Sooner or later every ham station will need a way to switch coax connections. There are plenty of commercial switches out there, MFJ offers a decent one that is easy to find. And you can always spend an afternoon collecting the parts and assembling your own. However, both options wind up being a little expensive when all you need is a switch to temporarily evaluate a new radio or some array of antennas.
Wanting another switch, I searched ebay and ran across a 3 position switch made by Workman. It claims 1000W, which I didn’t believe but it was only $12, something I could afford to lose when packing up after a field day. I remember the Workman brand from the 1970's. They mostly had tools and accessories for the TV repairman but also a few reasonably priced items for the hobbyist. I bought three of the switches and they arrived in the predicted 8 days by China post.
As a test the switch, was put in place between my radio and a 20m dipole on position 1 and a 40m dipole on position 2. Sadly, there was a noticeable decrease in signal and without re-tuning, the SWR was also worse. The MFJ switch didn’t exhibit either problem.
So, what's up? It is just a stupid switch. Popped the back cover (two screws) and surprise, it is packed with wires!! WTF! You would expect one wire from each connector to the switch and not much else. It is a cheap switch so you would expect the grounding rely on the screws to the case.

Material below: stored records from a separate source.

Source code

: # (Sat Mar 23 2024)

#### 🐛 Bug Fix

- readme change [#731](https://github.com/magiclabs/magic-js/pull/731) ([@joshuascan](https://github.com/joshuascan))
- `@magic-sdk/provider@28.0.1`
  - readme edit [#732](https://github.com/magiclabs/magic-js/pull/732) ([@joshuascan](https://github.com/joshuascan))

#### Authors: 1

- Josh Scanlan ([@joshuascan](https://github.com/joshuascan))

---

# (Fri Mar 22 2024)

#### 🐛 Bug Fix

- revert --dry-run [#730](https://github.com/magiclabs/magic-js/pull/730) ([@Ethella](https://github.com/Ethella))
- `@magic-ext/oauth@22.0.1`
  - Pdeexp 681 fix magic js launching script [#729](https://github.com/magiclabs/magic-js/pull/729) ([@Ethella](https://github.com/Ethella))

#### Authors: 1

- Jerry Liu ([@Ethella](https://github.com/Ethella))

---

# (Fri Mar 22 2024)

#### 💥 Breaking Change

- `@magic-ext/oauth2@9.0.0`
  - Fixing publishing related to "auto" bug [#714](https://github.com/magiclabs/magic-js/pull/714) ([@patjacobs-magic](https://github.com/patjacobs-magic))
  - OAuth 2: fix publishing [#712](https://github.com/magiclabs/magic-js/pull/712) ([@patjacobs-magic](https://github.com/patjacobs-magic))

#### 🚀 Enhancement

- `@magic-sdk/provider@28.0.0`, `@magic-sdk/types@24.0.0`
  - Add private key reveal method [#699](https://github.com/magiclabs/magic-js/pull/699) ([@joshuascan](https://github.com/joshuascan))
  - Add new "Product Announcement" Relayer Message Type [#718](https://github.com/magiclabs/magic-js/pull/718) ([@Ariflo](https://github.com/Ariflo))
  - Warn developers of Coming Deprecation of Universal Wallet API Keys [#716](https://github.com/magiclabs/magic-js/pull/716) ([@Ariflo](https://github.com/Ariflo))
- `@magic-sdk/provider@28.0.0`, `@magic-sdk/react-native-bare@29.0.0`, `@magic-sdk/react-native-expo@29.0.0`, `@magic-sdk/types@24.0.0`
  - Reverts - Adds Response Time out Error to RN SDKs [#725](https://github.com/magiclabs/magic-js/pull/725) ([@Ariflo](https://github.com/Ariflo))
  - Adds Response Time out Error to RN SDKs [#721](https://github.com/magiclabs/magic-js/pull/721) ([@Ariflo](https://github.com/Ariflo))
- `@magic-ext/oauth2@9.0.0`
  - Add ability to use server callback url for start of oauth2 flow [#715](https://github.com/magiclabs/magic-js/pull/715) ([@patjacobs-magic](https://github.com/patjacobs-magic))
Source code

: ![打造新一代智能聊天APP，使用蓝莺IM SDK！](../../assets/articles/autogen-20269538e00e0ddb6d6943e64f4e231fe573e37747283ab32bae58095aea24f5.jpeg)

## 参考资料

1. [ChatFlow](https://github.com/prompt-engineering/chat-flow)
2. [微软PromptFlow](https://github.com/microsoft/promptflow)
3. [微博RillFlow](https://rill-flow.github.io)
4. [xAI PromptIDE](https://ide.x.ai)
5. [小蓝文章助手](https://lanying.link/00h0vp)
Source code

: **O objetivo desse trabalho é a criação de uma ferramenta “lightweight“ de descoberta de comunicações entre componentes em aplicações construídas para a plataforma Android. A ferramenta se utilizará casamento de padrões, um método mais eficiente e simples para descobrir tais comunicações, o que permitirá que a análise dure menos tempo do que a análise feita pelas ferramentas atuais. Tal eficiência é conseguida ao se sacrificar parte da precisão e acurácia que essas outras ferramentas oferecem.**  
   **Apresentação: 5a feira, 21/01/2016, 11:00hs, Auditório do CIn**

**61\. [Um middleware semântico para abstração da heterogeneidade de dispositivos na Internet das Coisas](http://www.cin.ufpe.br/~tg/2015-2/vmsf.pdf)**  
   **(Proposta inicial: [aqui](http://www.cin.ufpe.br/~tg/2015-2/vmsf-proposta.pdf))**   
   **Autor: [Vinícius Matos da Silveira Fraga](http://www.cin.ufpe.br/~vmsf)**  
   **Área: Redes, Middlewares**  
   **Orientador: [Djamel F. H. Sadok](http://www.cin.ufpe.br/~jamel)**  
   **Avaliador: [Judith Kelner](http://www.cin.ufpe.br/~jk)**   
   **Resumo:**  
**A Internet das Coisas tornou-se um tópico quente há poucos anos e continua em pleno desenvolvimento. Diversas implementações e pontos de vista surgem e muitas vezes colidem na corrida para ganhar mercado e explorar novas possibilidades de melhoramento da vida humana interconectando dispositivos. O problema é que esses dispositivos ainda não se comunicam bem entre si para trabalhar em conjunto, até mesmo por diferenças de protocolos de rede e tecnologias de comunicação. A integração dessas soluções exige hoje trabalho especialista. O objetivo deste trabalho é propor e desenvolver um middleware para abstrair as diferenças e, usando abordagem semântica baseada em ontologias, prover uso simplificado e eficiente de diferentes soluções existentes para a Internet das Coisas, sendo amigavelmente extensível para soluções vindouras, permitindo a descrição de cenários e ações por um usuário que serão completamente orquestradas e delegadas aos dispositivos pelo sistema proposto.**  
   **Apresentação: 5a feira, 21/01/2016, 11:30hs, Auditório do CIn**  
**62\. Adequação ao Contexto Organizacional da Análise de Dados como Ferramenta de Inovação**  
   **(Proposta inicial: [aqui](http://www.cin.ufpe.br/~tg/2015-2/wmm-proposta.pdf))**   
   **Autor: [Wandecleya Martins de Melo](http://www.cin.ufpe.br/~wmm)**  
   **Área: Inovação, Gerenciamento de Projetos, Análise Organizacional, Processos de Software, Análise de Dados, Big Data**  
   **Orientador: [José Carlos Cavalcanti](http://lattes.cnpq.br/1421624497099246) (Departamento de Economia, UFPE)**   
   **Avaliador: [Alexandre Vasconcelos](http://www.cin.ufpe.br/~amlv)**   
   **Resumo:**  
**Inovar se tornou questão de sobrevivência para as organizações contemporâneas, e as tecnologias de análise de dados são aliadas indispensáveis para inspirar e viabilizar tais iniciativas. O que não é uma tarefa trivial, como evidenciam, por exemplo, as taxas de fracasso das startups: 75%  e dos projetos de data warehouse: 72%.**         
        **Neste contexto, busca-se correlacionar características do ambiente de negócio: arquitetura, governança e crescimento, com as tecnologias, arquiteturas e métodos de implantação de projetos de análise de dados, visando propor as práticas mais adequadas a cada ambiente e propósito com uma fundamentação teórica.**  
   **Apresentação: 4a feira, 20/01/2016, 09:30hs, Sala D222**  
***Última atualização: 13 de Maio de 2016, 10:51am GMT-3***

A little closer look and it seems that someone decided that the grounds should also be switched. It makes no sense because they are all tied together anyway! Whoever sent the order to the manufacturer probably wasn’t all too clear on the actual requirements. The good news is that the switch itself is a reasonably good one, and the SO-259 connectors look fine.
Ok fine. Grab a soldering iron and pull out all of the wires other than the four wires from the center of each connector. And even those were un-soldered from the switch.
That's better, now put the four wires back on the switch (on this particular switch I elected to put the input on the side with 3 connectors, your choice). Keep the lengths as short as practical.
Now the grounds. An ohmmeter suggests that the connections are pretty good between the case and the connectors but it looks more accidental than intentional. So, we could use some of that left over wire to tie each connector shell together, or try something better. I happened to have a bit of copper foil so it took a few minutes with a large soldering gun to tack it to each connector and to the steel box after scratching off the paint (good paint BTW). Some bits of copper clad PC board will also work
In this case I had to re-label some the switch positions, but otherwise it looks like the original. A quick test and it now behaves as well as the MFJ version at least under the above conditions. I didn't bother to test it on 2m, but it is probably only useful for HF.
Conclusion: You cant beat this as an option for an occasional use switch. The parts are worth more than the purchase price and it takes barely 20 minutes to do the rework. In spite of the nice statement on the label, this is not the switch to use if you are running more than a couple hundred watts, but it is great for field days and they make welcome gifts for your ham buddies.